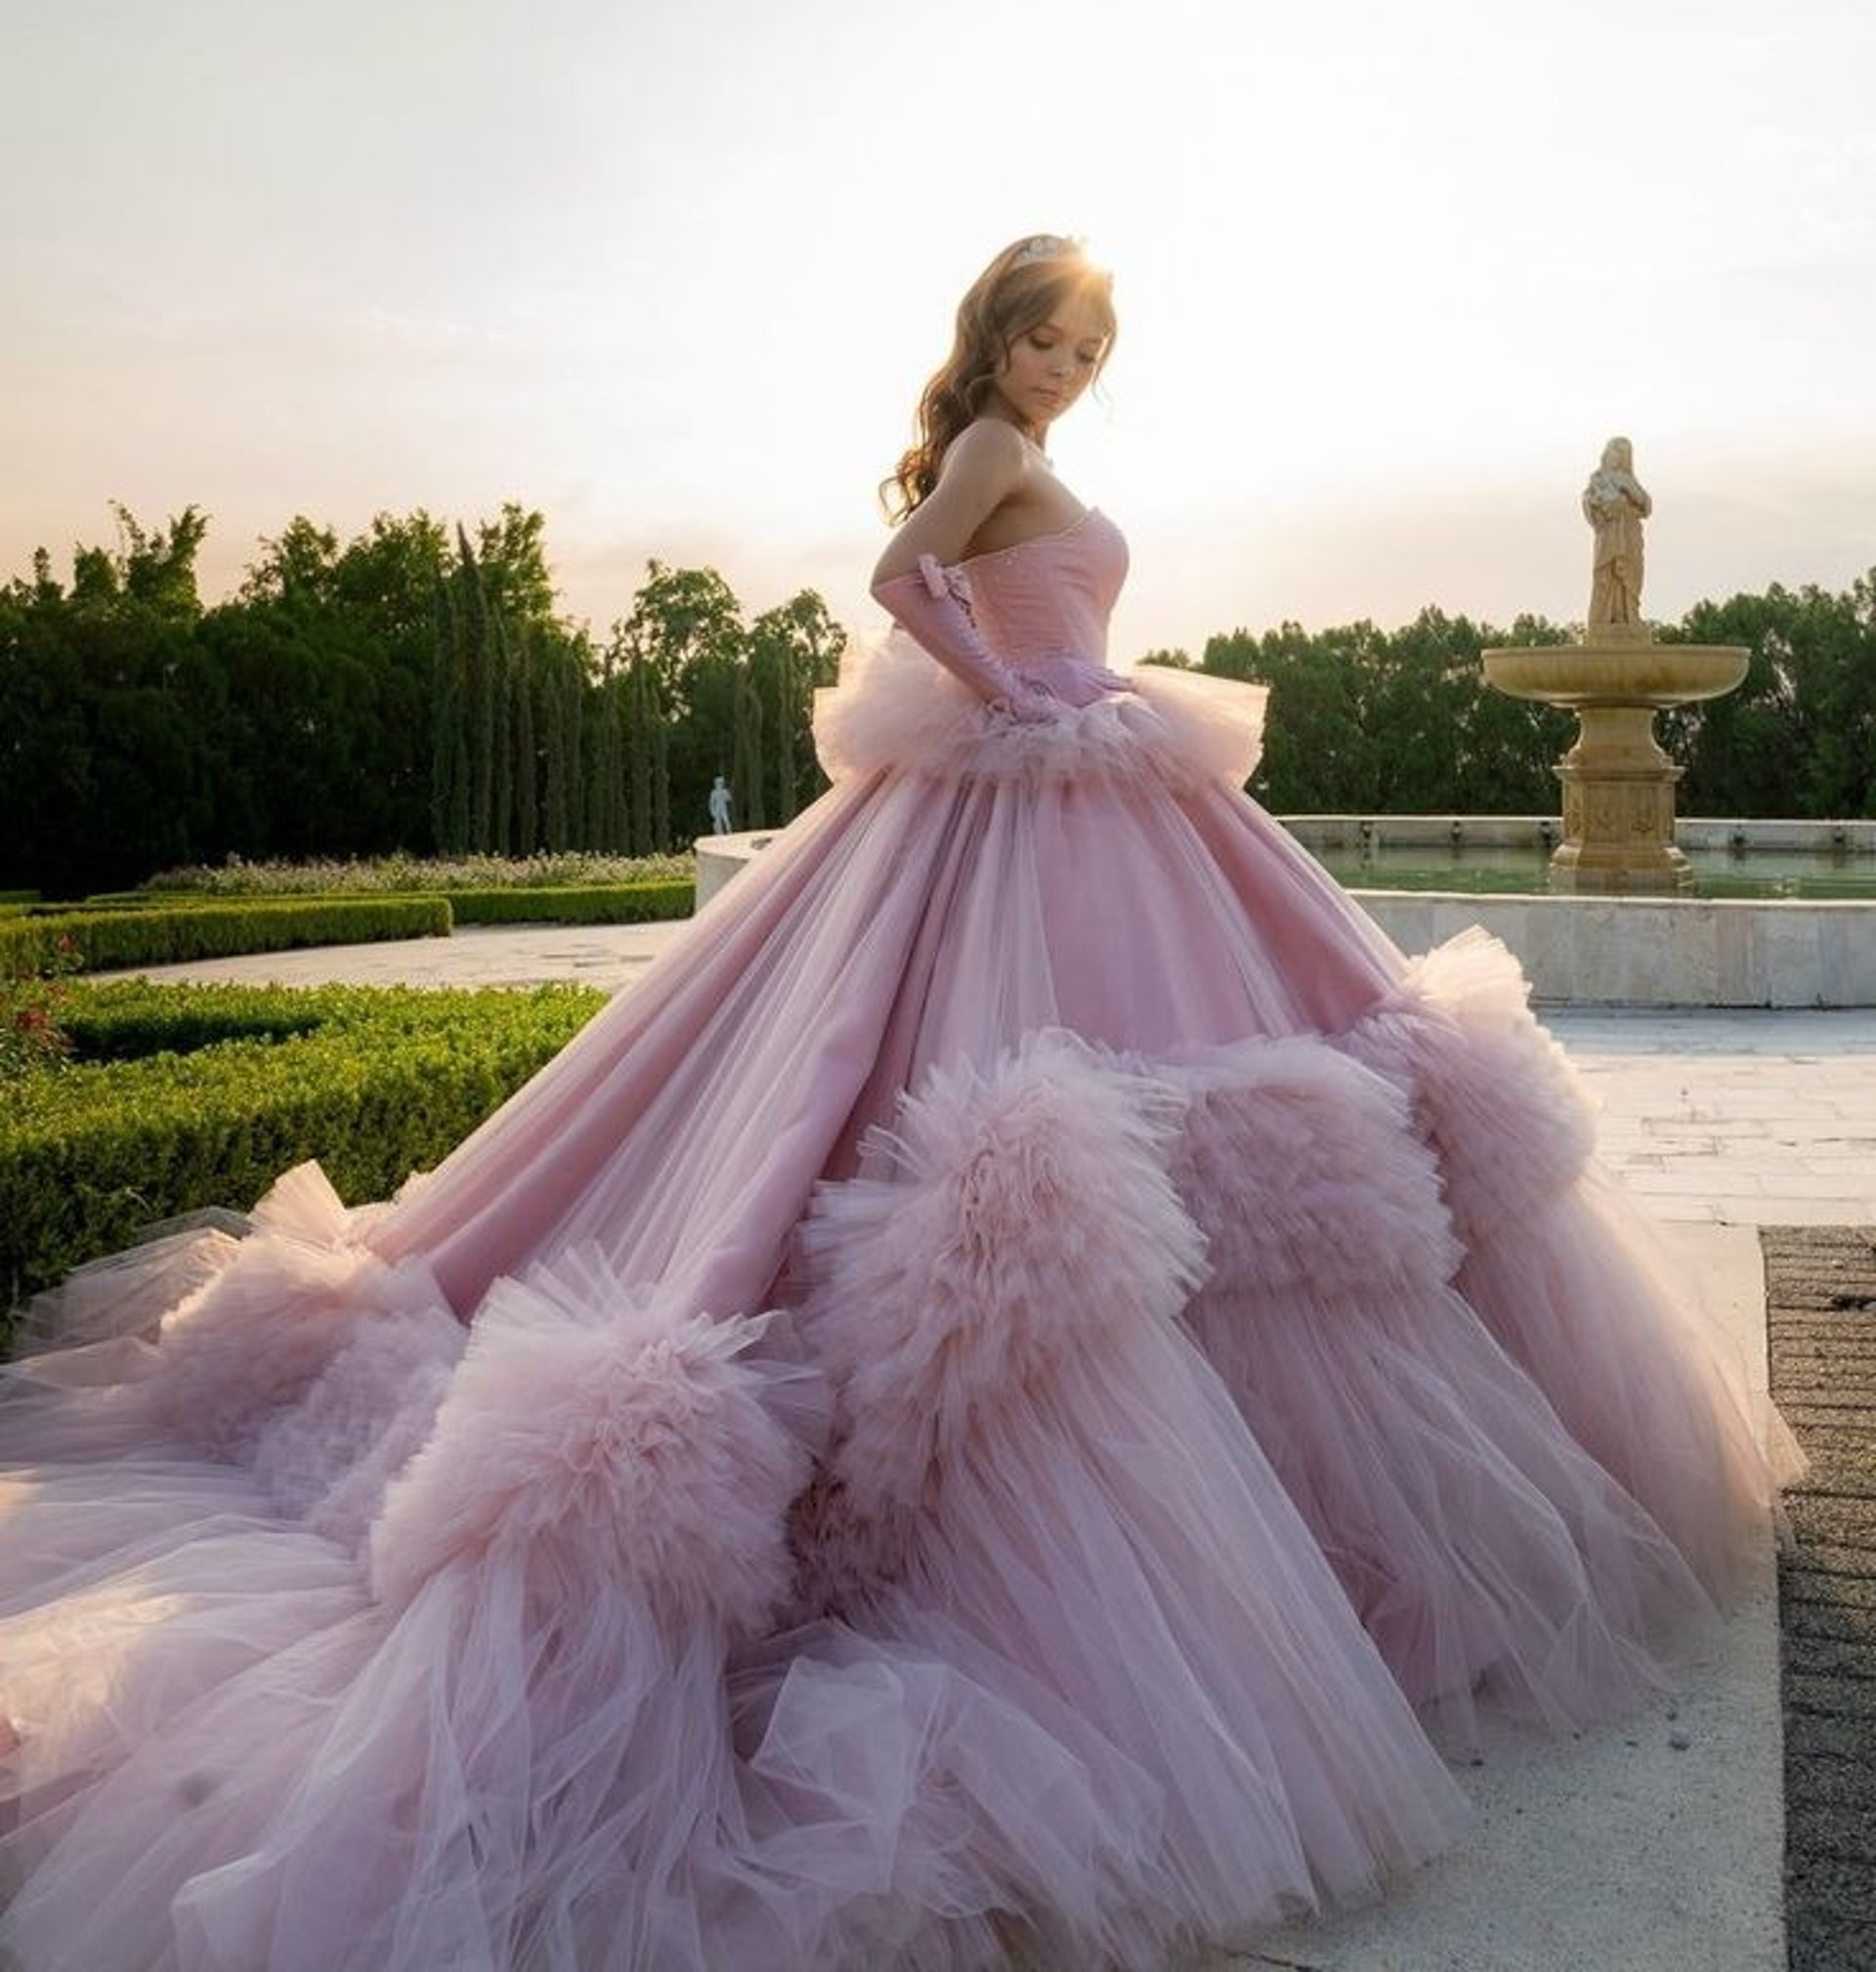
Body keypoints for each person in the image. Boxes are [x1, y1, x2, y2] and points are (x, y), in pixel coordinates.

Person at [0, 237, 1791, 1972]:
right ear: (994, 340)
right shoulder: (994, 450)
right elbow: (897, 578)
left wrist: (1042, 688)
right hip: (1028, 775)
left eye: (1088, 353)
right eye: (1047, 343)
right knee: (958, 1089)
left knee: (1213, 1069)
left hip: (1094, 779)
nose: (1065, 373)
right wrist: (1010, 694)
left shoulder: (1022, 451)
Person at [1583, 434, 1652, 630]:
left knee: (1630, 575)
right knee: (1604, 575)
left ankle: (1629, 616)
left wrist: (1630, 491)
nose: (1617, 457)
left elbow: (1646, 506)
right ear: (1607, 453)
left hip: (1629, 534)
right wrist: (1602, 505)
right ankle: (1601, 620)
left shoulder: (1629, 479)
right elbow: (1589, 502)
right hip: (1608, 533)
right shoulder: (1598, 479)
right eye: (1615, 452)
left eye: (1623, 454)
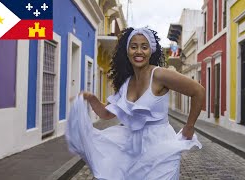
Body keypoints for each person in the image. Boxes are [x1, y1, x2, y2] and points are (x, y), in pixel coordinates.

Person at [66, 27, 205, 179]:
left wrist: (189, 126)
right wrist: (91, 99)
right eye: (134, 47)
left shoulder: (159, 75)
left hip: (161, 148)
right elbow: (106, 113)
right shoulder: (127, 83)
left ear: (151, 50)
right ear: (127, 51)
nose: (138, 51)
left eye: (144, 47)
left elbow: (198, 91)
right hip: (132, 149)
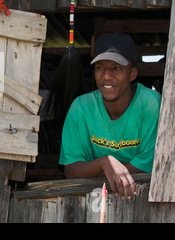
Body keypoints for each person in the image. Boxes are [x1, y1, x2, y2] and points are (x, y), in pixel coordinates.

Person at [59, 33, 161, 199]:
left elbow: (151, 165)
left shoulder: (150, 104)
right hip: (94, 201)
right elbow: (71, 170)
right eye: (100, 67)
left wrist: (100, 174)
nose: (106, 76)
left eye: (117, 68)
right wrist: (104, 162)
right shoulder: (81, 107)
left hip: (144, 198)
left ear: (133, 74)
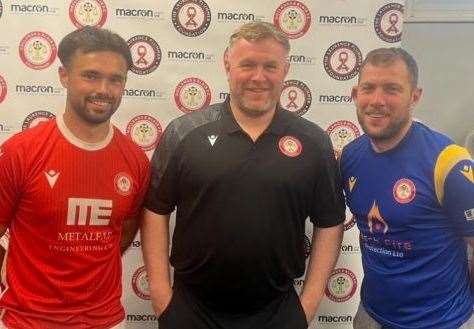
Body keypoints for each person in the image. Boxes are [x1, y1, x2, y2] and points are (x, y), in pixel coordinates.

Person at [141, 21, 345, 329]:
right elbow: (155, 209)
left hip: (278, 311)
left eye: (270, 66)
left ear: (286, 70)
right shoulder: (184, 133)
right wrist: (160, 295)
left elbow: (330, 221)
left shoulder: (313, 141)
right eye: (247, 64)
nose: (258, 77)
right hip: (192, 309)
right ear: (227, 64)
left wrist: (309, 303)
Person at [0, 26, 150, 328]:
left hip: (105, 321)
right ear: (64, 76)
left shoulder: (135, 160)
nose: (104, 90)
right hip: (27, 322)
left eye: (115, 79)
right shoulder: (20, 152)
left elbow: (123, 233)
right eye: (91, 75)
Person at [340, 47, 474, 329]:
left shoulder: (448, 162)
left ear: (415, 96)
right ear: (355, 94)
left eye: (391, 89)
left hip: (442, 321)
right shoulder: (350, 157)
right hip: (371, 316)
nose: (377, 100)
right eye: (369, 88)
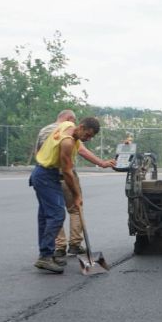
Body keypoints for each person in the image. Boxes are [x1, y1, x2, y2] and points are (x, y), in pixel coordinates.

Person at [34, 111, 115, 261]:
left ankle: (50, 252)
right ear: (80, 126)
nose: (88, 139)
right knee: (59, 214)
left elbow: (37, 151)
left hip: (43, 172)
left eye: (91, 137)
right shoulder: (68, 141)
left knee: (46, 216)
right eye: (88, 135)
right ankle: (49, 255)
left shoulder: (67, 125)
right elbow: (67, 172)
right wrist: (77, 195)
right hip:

= = =

* **What the task requires**:
From the line containing "nose: (104, 90)" to the end of the data above, give those lines again verbatim, with both endpoints included and no images.

* **Output below**:
nose: (104, 90)
right hip: (27, 322)
left eye: (115, 79)
right shoulder: (20, 152)
left elbow: (123, 233)
right eye: (91, 75)
Person at [340, 47, 474, 329]:
left shoulder: (448, 162)
left ear: (415, 96)
right ear: (355, 94)
left eye: (391, 89)
left hip: (442, 321)
right shoulder: (350, 157)
right hip: (371, 316)
nose: (377, 100)
right eye: (369, 88)
Body keypoints for each person in the image. Boxes are [x1, y1, x2, y2] and points are (x, y), in pixel coordinates.

Person at [34, 111, 115, 261]:
left ankle: (50, 252)
right ear: (80, 126)
nose: (88, 139)
right knee: (59, 214)
left elbow: (37, 151)
left hip: (43, 172)
left eye: (91, 137)
right shoulder: (68, 141)
left knee: (46, 216)
right eye: (88, 135)
right ankle: (49, 255)
left shoulder: (67, 125)
right elbow: (67, 172)
right wrist: (77, 195)
right hip:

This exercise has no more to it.